II.                Appointment of a Special Counsel to Investigate These Extraordinary Circumstances Would Be in the Public Interest

Appointment of a Special Counsel is justified under Department of Justice regulations.  Under those regulations, the appointment of a Special Counsel is appropriate when “criminal investigation . . . is warranted”; the “investigation or prosecution . . . by a United States Attorney’s Office or litigating Division of the Department of Justice would present . . . extraordinary circumstances”; and “under the circumstances, it would be in the public interest to appoint an outside Special Counsel to assume responsibility for the matter.”   This matter meets those standards.

The evidence documented above suggests the strong possibility of multiple federal ethics, tax, and false statement violations by a Supreme Court justice and associated individuals.  When the Department of Justice has conducted criminal investigations of a high-ranking government official, in several cases, the Department appointed Special Counsels. 

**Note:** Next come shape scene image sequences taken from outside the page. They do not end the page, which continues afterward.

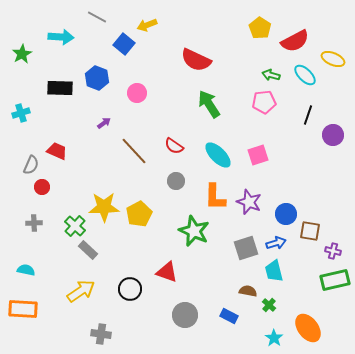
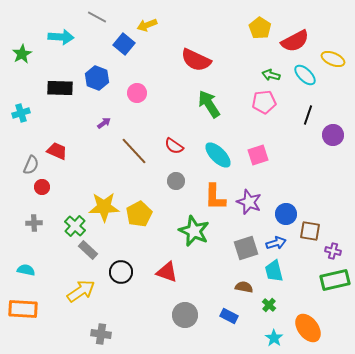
black circle at (130, 289): moved 9 px left, 17 px up
brown semicircle at (248, 291): moved 4 px left, 4 px up
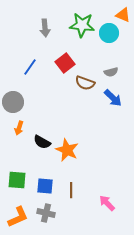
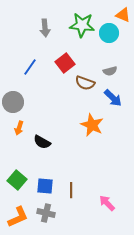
gray semicircle: moved 1 px left, 1 px up
orange star: moved 25 px right, 25 px up
green square: rotated 36 degrees clockwise
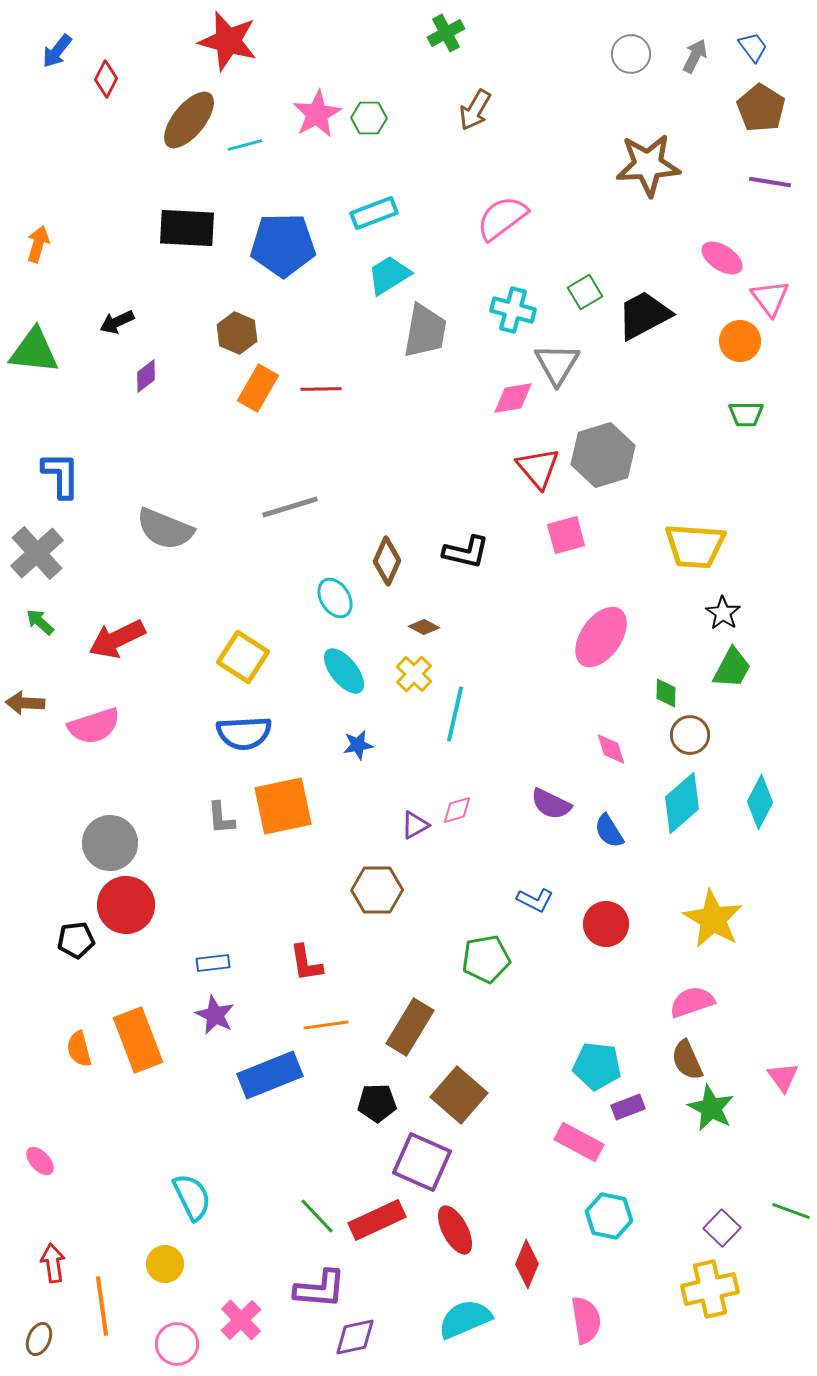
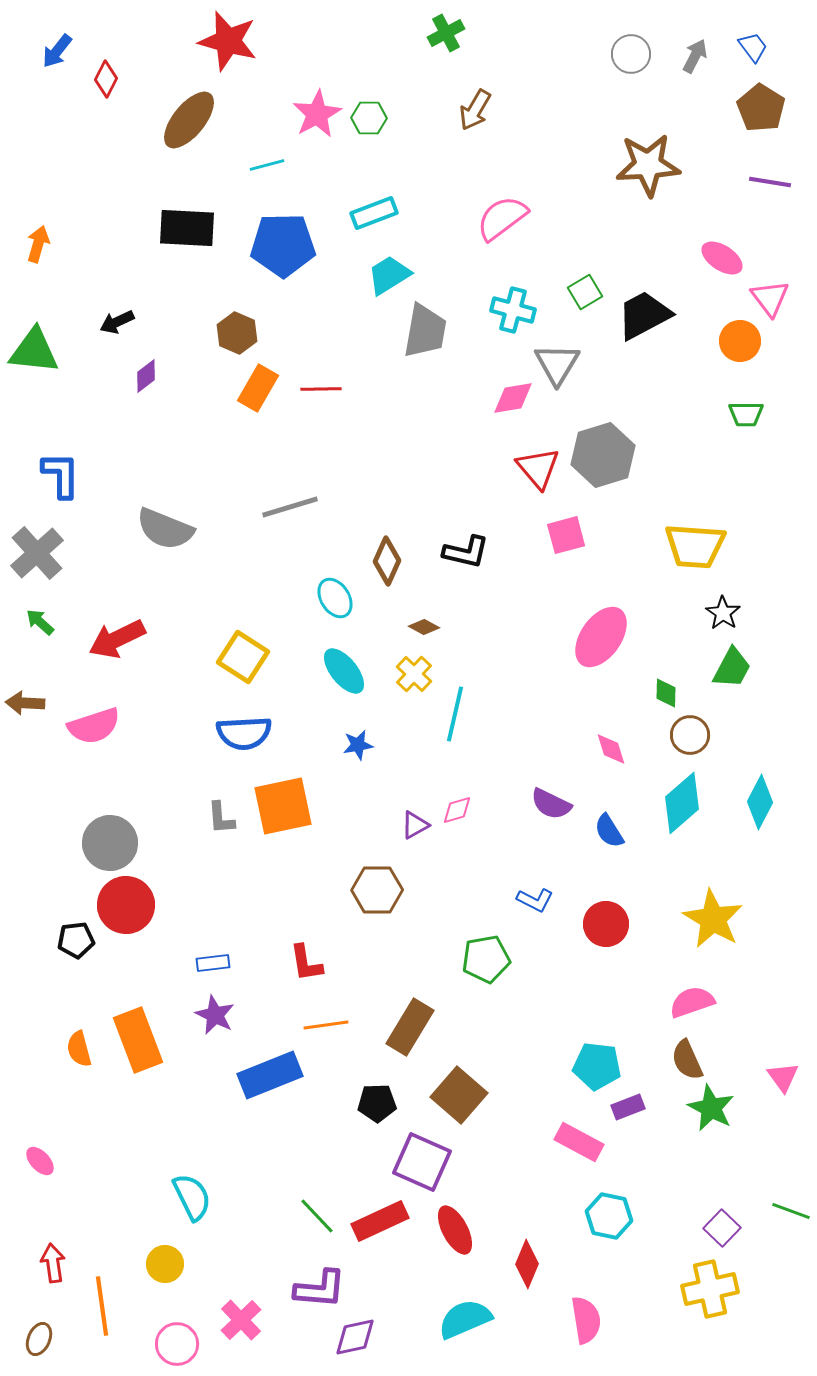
cyan line at (245, 145): moved 22 px right, 20 px down
red rectangle at (377, 1220): moved 3 px right, 1 px down
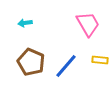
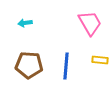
pink trapezoid: moved 2 px right, 1 px up
brown pentagon: moved 2 px left, 3 px down; rotated 20 degrees counterclockwise
blue line: rotated 36 degrees counterclockwise
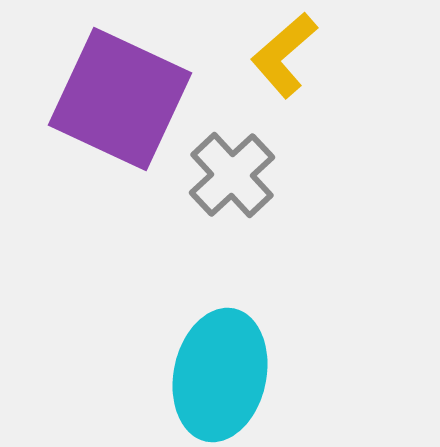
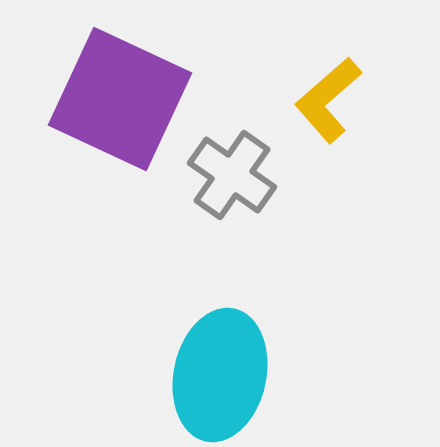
yellow L-shape: moved 44 px right, 45 px down
gray cross: rotated 12 degrees counterclockwise
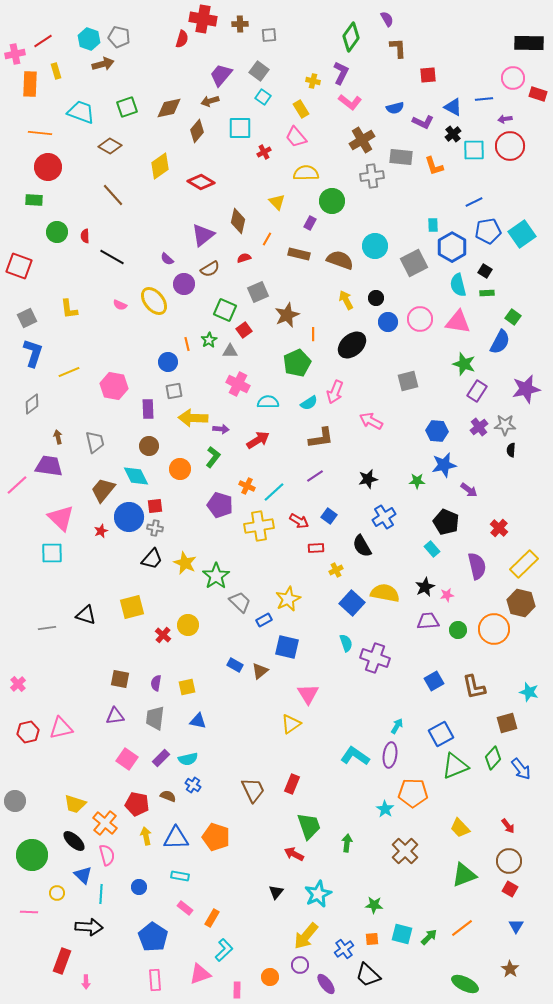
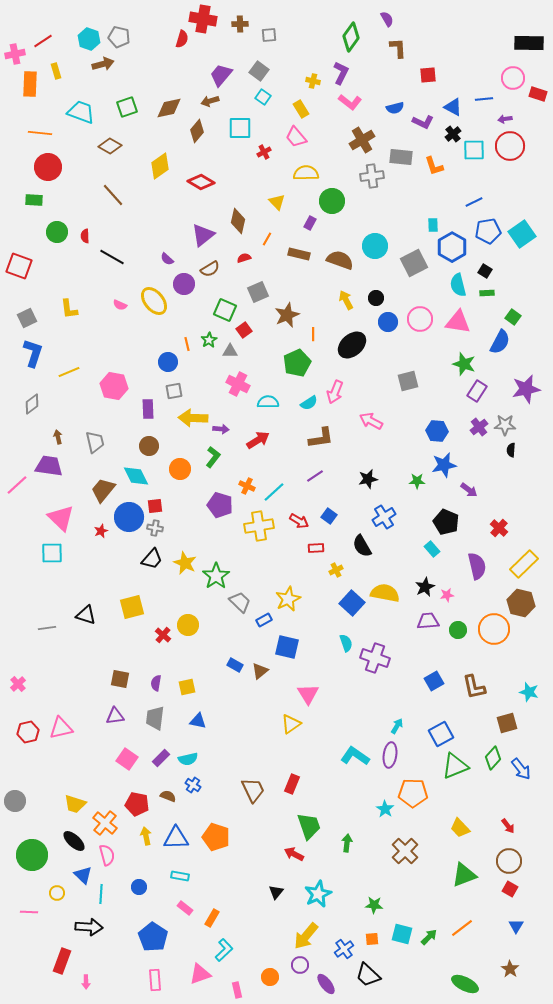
pink rectangle at (237, 990): rotated 14 degrees counterclockwise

Since no litigant appears before the Supreme Court more frequently than the United States government, represented by the Department of Justice,  the Department may understandably hesitate to offend a member of that Court.  Appointment of a special counsel would ensure proper, impartial investigation, separate from the Department’s broader litigating interests.

Appointment of a Special Counsel would serve the public interest.  The public must have confidence that the judiciary and the Department of Justice execute their responsibilities fairly, impartially, and without respect to political expedience or partisan interests.  Accordingly, any investigation by the Department of a sitting judge—especially a member of the highest court—must be conducted in a manner free of political motive.  While we trust that the Department’s public servants would never succumb to such pressure, appointment of a Special Counsel would reinforce confidence in the independence, thoroughness, and reliability of any investigation.  These same considerations counsel in favor of appointing a Special Counsel to investigate potential tax law violations without awaiting an IRS referral.

* * *

We do not make this request lightly.  The evidence assembled thus far plainly suggests that Justice Thomas has committed numerous willful violations of federal ethics and false-statement laws and raises significant questions about whether he and his wealthy benefactors have complied with their federal tax obligations.  Presented with opportunities to resolve questions about his conduct, Justice Thomas has maintained a suspicious silence. 

No government official should be above the law.  Supreme Court justices are properly expected to obey laws designed to prevent conflicts of interest and the appearance of impropriety and to comply with the federal tax code.  We therefore request that you appoint a Special Counsel authorized to investigate potential criminal violations by Justice Thomas under the disclosure, false statement, and tax laws; pursue leads of related criminal violations by donors, lenders, and intermediate corporate entities; and determine whether any such loans and gifts were provided pursuant to a coordinated enterprise or plan.

We thank you for your attention to these matters.